Three reasons not to panic and funds to buy as Trump wins US election
US, UK and European stock markets are likely to follow Asia and Japan down today in an initial sell-off, which was always going to happen with a Trump win. But whether the fall is for one, two or three days, or manifests itself into something more worrying is another question. My best guess is we’ll see a short period of volatility before markets steady.
There are clear worries, of course. Internally, the candidates divided men and women, older and younger, white and non-white Americans. There is a clear split in America and one that the new president will need to address. Trump will need to reach out to those he alienated in the campaign and undo the damage done. Abroad, there will be concerns over foreign policy and an untried and unpredictable politician.

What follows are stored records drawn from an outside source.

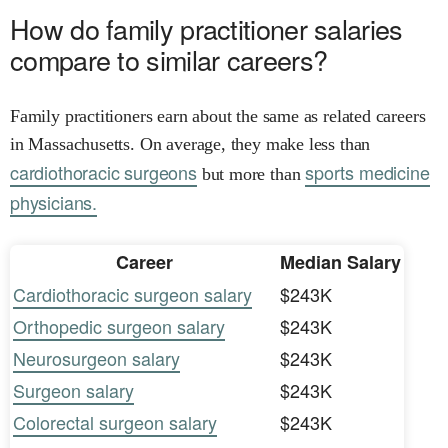
How do family practitioner salaries
compare to similar careers?
Family practitioners earn about the same as related careers
in Massachusetts. On average, they make less than
cardiothoracic surgeons
sports medicine
but more than
physicians.
Career
Median Salary
Cardiothoracic surgeon salary
$243K
Orthopedic surgeon salary
$243K
Neurosurgeon salary
$243K
Surgeon salary
$243K
Colorectal surgeon salary
$243K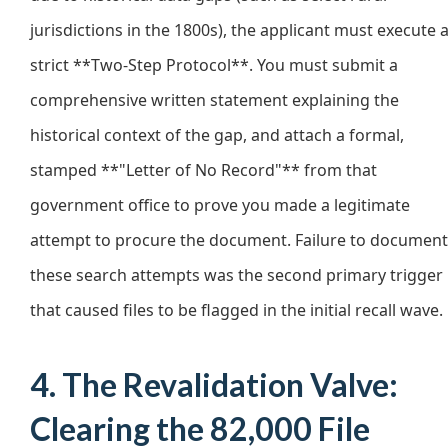
jurisdictions in the 1800s), the applicant must execute 
strict **Two-Step Protocol**. You must submit a
comprehensive written statement explaining the
historical context of the gap, and attach a formal,
stamped **"Letter of No Record"** from that
government office to prove you made a legitimate
attempt to procure the document. Failure to document
these search attempts was the second primary trigger
that caused files to be flagged in the initial recall wave.
4. The Revalidation Valve:
Clearing the 82,000 File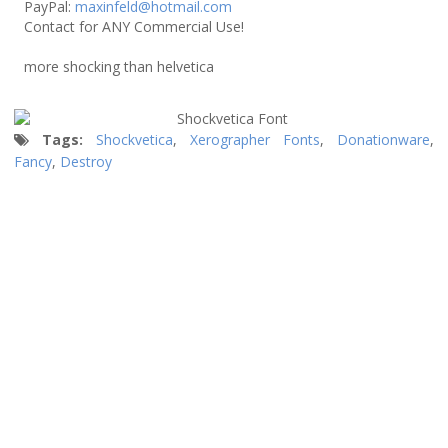
PayPal:
maxinfeld@hotmail.com
Contact for ANY Commercial Use!
more shocking than helvetica
Tags:
Shockvetica
,
Xerographer Fonts
,
Donationware
,
Fancy
,
Destroy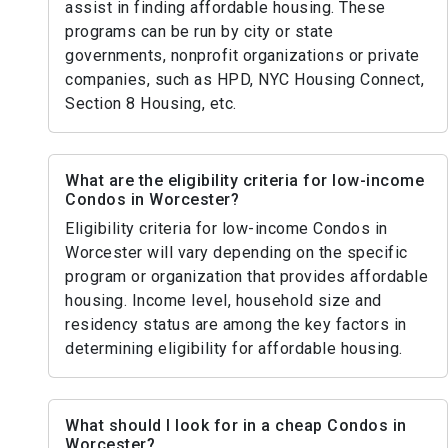
assist in finding affordable housing. These
programs can be run by city or state
governments, nonprofit organizations or private
companies, such as HPD, NYC Housing Connect,
Section 8 Housing, etc.
What are the eligibility criteria for low-income
Condos in Worcester?
Eligibility criteria for low-income Condos in
Worcester will vary depending on the specific
program or organization that provides affordable
housing. Income level, household size and
residency status are among the key factors in
determining eligibility for affordable housing.
What should I look for in a cheap Condos in
Worcester?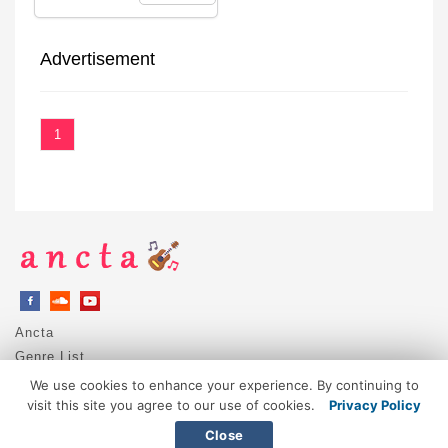
Advertisement
1
Ancta
Genre List
Privacy Policy
We use cookies to enhance your experience. By continuing to
DMCA / Copyright
visit this site you agree to our use of cookies.
Privacy Policy
Contact
Close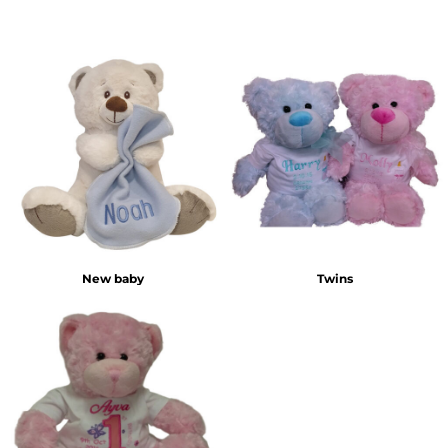
New baby
Twins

Three reasons not to panic
1) Policy rhetoric being dampened already
Already the Trump camp is talking about renegotiating trade deals, not tearing them up. The grandiose rhetoric is being dampened down early-on and there are two more months until he is inaugurated – two more months to get a clearer picture of the actual detail and what he may do, rather than what he has said in the campaign.
2) Corporate tax cuts could save the S&P
There are a number of sectors of the US market that should benefit from a Trump win: his planned spending on infrastructure is huge and likely to be funded through debt, not business. This is key: he plans to cut corporation tax, which would make companies across the marketplace more profitable. He also wants US companies to repatriate cash held abroad, which could boost reinvestment. He is against some environmental regulations, which is bad for renewables but good for carbon energy, and he wants to spend more on defence.
3) Will it soon be time to buy?
“There are some definite winners – and of course there will be losers. But good companies have not turned bad overnight. And remember, volatility can be a friend of investors. The US market has been rising steadily for a long time now and many companies’ valuations are very expensive. Any volatility could create opportunities to buy these companies at more reasonable prices. This could be a time to put cash to work.”
Three funds to buy if your glass is half full
The lead manager on Brown Advisory US Flexible Equity is an industry veteran with 30+ years of experience in steering investors through market ups and downs, which may prove invaluable over the coming months. AXA Framlington American Growth is run by another highly experienced manager, who focuses on finding companies with a unique competitive advantage, regardless of macro conditions.
For something a bit different, Hermes US SMID Equity invests in a concentrated number of smaller and medium-sized companies. This may make it more volatile than larger cap US funds, but as we saw in the UK post-Brexit vote, smaller companies can sometimes surprise.
Three funds to buy if your glass is half empty
If you’re going the safe haven route, gold, as always, remains a core asset. The BlackRock Gold and General fund offers exposure via a global portfolio of gold mining equities. If you prefer defensive, multi-asset funds, both Church House Tenax Absolute Return Strategies and Premier Defensive Growth have a track record of protecting investors’ capital in falling markets.